Little Sutton was one of the four constituent medieval villages of Chiswick, in what is now West London, and the site of a royal manor house, Sutton Manor, later Sutton Court. The great house was accompanied by a small hamlet without a church of its own.

The manor was used by four kings of England, Richard II, Henry IV, Henry V, and Henry VI, and Mary, Oliver Cromwell's daughter, lived there. The name survives in local street and house names.

Geography 

Much of the area was still rural until late in the 19th century. Little Sutton, one of the four constituent villages of Chiswick, was about the centre of the parish of Chiswick at that time; Strand-on-the-Green lies to the west, Old Chiswick to the east, and Turnham Green to the north. It is now part of the Grove Park district.

◆ **DATA SHOWN**

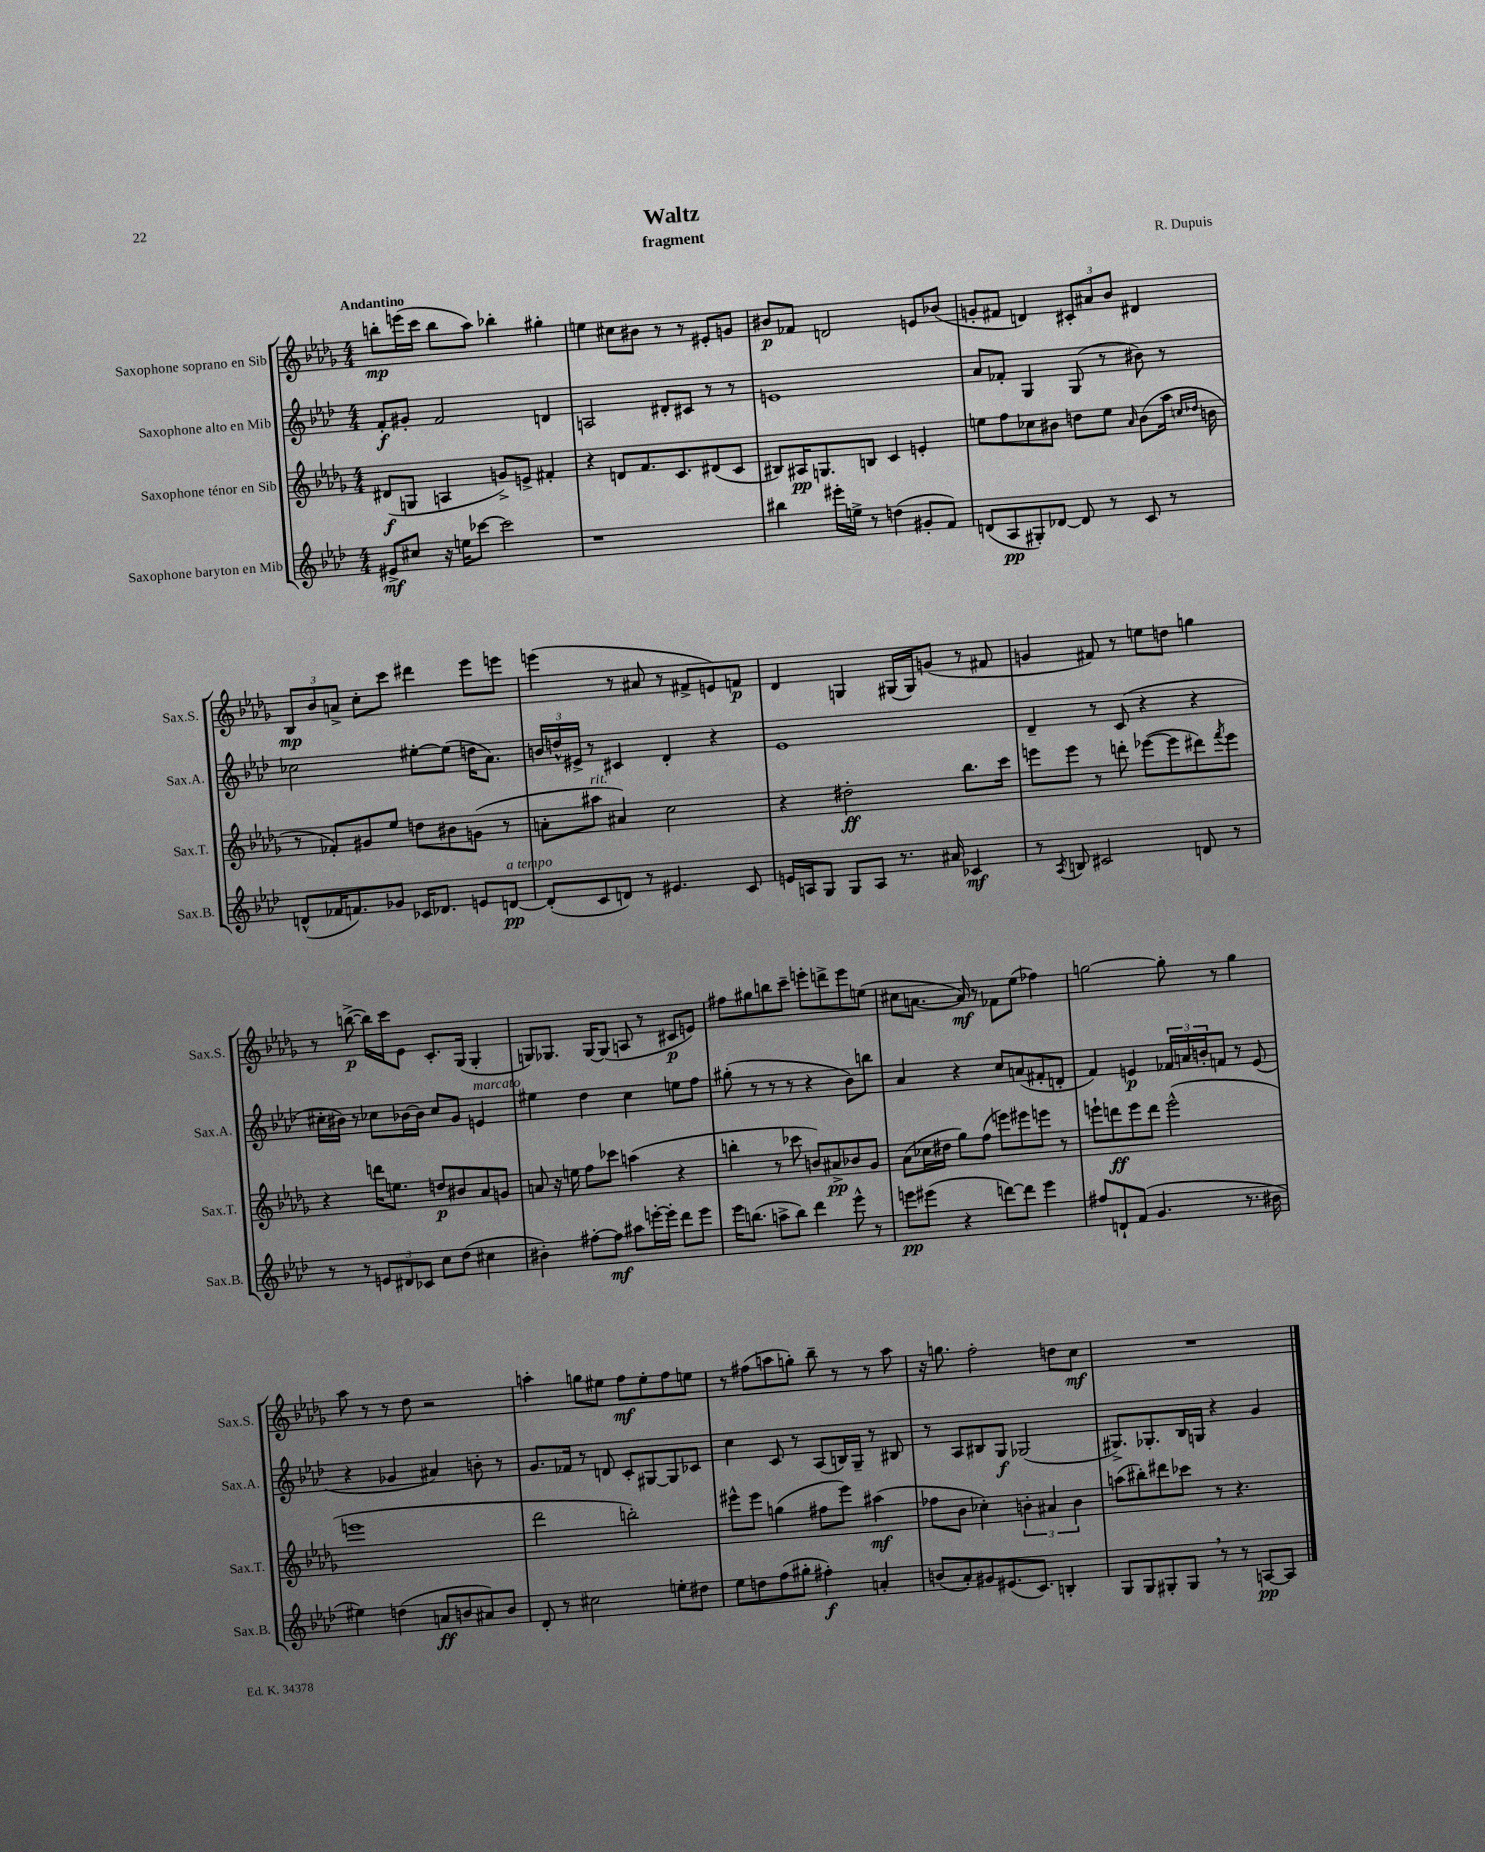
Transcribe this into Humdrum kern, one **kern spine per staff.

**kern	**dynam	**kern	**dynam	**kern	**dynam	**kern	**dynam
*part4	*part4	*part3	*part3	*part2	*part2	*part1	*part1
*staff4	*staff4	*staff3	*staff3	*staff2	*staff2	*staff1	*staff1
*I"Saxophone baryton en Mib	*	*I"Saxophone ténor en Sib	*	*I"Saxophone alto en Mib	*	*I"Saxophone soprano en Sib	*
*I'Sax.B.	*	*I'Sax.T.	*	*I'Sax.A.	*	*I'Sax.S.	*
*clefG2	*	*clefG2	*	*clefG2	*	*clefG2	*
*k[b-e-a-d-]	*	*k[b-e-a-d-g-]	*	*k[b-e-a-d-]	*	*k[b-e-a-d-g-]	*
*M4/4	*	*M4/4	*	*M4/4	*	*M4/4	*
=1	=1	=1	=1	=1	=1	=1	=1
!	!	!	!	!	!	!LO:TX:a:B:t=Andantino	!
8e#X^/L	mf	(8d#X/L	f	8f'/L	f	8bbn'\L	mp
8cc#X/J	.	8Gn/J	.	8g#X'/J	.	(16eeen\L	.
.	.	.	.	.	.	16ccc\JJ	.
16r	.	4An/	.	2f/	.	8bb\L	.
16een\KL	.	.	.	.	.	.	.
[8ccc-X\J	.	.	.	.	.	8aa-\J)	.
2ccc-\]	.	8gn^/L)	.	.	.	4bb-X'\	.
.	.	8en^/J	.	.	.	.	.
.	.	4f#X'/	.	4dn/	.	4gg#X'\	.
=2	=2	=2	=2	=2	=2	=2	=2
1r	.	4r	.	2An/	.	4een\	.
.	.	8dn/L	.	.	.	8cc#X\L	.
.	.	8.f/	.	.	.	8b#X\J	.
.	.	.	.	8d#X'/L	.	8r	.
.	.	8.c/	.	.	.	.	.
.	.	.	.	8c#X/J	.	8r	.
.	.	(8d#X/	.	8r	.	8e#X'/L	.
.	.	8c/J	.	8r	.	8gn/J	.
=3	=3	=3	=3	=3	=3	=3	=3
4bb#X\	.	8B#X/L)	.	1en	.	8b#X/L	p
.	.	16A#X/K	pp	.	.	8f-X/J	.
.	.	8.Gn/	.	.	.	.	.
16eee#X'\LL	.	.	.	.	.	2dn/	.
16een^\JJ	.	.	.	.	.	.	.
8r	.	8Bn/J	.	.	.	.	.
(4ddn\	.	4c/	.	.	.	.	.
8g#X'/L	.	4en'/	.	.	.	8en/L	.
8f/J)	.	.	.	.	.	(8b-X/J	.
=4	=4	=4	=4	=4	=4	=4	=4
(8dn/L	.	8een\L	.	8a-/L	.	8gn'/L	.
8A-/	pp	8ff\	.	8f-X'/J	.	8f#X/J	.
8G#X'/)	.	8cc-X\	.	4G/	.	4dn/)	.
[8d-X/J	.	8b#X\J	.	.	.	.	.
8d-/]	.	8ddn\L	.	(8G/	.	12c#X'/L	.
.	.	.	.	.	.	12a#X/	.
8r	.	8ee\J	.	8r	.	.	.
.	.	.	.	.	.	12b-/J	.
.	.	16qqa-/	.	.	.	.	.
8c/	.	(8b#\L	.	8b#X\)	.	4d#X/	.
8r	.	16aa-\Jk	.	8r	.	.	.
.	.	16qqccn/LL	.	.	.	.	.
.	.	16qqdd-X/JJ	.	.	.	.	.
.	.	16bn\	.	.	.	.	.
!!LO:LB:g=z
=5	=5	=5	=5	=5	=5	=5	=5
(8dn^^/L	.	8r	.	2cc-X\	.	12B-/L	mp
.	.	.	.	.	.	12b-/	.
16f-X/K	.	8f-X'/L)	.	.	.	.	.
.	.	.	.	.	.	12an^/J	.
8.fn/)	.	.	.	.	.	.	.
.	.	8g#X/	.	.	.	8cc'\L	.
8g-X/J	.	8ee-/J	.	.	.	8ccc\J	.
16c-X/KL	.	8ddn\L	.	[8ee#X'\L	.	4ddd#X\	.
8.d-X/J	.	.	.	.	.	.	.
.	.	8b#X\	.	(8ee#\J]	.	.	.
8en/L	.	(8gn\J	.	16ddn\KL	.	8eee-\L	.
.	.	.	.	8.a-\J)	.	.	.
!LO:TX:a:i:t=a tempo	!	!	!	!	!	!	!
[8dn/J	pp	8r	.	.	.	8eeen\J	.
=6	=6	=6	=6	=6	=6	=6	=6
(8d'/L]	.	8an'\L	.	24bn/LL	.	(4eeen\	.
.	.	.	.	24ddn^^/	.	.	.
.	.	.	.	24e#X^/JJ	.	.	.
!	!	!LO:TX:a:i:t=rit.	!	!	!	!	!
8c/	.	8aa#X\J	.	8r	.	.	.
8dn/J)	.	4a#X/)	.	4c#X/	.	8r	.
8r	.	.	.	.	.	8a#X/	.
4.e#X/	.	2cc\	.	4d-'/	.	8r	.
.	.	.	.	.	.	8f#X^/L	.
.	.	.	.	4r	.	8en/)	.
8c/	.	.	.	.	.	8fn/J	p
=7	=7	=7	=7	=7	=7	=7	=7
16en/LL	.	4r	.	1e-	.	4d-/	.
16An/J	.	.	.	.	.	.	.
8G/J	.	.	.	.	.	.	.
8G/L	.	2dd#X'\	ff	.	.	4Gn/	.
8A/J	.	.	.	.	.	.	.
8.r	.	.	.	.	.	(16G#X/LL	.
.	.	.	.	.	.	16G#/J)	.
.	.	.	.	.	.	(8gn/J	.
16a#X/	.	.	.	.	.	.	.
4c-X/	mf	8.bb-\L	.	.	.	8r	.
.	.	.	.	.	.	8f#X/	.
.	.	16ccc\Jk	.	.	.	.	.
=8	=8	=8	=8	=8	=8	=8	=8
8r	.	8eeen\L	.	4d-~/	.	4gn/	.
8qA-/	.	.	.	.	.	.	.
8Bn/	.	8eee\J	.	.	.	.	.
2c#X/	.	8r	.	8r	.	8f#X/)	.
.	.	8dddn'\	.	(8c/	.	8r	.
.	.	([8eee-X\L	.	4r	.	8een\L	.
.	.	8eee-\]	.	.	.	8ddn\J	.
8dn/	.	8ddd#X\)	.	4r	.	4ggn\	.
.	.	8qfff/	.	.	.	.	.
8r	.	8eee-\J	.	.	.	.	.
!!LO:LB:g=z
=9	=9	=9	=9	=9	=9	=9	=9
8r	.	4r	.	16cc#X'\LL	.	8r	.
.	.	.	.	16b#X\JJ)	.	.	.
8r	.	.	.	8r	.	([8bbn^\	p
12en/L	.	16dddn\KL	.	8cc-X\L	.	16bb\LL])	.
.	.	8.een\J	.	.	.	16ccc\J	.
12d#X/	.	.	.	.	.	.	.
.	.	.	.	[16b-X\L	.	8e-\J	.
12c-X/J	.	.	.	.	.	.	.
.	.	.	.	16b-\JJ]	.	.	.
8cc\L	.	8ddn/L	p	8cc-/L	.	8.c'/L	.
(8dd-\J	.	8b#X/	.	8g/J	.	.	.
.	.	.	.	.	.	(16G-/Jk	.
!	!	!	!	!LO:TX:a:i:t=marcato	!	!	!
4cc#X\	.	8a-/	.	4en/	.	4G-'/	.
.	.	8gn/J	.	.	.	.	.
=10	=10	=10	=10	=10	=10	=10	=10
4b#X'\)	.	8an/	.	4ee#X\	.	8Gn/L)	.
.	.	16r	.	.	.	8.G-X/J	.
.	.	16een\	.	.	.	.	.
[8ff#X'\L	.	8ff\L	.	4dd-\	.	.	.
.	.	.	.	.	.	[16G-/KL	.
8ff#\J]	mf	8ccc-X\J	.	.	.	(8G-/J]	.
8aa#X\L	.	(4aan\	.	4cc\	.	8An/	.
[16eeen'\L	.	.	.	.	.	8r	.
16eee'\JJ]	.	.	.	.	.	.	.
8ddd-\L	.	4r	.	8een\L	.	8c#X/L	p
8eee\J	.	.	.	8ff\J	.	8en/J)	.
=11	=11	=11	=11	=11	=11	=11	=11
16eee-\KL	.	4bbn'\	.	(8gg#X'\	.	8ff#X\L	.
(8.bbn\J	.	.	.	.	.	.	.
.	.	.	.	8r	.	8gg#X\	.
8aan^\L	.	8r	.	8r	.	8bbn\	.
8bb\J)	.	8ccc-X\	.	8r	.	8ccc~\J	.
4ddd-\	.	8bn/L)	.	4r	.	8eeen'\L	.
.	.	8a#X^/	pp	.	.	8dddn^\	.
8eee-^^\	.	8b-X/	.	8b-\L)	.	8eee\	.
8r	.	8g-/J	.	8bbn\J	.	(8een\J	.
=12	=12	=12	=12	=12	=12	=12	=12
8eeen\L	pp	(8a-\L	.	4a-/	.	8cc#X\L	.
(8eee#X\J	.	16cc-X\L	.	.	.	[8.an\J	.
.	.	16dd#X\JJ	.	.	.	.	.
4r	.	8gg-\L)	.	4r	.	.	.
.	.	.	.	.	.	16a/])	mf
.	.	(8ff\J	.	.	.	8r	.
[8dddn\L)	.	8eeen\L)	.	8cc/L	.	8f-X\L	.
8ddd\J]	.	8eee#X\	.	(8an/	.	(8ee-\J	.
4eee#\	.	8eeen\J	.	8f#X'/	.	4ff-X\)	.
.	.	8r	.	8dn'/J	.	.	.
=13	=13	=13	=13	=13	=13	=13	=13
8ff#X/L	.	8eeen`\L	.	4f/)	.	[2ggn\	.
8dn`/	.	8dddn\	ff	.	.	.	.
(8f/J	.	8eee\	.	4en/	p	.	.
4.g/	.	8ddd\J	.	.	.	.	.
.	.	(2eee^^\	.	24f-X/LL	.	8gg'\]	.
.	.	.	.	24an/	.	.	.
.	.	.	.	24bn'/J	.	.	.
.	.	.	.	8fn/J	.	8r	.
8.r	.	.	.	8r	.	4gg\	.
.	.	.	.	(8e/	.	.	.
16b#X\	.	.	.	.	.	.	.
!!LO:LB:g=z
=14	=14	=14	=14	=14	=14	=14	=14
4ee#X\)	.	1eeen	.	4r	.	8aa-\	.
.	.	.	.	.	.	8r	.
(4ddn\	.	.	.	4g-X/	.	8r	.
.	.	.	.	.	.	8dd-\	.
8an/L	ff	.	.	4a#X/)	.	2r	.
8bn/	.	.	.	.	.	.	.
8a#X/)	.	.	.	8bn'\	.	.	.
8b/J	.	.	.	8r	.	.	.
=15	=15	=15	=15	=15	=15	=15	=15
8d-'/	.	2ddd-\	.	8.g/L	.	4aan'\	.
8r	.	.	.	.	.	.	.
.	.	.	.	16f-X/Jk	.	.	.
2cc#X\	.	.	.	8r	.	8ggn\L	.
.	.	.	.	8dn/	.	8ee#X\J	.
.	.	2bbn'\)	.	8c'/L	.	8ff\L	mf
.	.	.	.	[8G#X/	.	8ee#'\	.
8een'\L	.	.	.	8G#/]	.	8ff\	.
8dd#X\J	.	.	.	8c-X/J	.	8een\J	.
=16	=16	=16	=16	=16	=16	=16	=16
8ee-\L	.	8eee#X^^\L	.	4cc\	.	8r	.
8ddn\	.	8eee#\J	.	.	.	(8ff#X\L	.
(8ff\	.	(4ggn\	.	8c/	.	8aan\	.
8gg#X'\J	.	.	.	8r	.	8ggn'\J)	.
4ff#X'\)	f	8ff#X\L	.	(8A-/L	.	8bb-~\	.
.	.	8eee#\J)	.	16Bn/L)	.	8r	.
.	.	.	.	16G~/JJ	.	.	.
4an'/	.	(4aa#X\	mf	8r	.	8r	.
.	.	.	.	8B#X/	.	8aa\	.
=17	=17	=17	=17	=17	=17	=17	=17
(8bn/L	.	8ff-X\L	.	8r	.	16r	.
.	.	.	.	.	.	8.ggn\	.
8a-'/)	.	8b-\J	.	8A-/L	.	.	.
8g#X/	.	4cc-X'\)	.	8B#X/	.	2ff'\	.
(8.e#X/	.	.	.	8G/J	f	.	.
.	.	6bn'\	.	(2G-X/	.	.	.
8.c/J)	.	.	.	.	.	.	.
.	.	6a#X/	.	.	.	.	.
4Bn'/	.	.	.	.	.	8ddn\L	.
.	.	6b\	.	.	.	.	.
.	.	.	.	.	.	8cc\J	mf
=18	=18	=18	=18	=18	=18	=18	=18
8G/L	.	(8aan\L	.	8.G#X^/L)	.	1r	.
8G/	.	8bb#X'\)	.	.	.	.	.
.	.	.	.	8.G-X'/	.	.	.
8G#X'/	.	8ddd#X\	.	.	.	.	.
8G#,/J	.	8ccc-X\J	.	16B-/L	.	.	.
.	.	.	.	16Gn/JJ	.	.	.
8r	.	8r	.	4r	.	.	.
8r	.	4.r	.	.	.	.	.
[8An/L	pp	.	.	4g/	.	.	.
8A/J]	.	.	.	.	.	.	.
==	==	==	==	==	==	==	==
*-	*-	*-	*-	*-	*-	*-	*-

◆ **PARTS OF THE EXERCISE**
A. Identify each line in the rows that contains the string "kern", and copy those lines out.
B. Go on with the text about Little Sutton from where it stops.
The text about Little Sutton and the rows are separate, unrelated material.

◆ **EXPECTED ANSWERS**
A.
Transcribe this into Humdrum kern, one **kern spine per staff.
**kern	**dynam	**kern	**dynam	**kern	**dynam	**kern	**dynam

B.
History

Sutton Manor 

Sutton Manor is recorded from 1181. The lands of Sutton and Chiswick had by then already been given as an endowment for the Bishop of London and St Paul's Cathedral. It consisted of about half a square mile of arable fields and small areas of meadow and woods. In 1458 it had its own watermill. It was a Crown holding in the 14th and 15 centuries; in 1396, king Richard II built a royal residence here, complete with a chapel, a hall, and a moat. The house was used by kings Henry IV and Henry V; Henry VI used a later house from at least 1441–1443. Others who used the house included Sir Thomas More, Lord High Chancellor to Henry VIII, in 1524; the speaker of the House of Commons Chaloner Chute, in 1639; and Thomas Belasyse, Viscount Fauconberg in 1675; his wife, Mary, Oliver Cromwell's daughter, lived in the house until 1713, and is buried in St Nicholas Church, Chiswick. By 1589 the great house was accompanied by farm buildings, a malthouse, and a gatehouse, with 3 acres of gardens and orchards. By 1674 the walled garden extended to 12 acres, and by 1691 the gardens included a bowling green and a maze. The field around the old moated enclosure was called Berry-gates until at least 1818. for "gated burh", a fortified place; the name survives in the nearby Barrowgate Road.

Sutton Court

In 1795 the house was remodelled as Sutton Court; it stood to the south of the former moated house, at what is now the corner of Sutton Court Road and Fauconberg Road. In 1845 it served as a boy's boarding school, run by Frederick Tappenden. It was demolished and replaced by the "Sutton Court Mansions" block of flats in 1905.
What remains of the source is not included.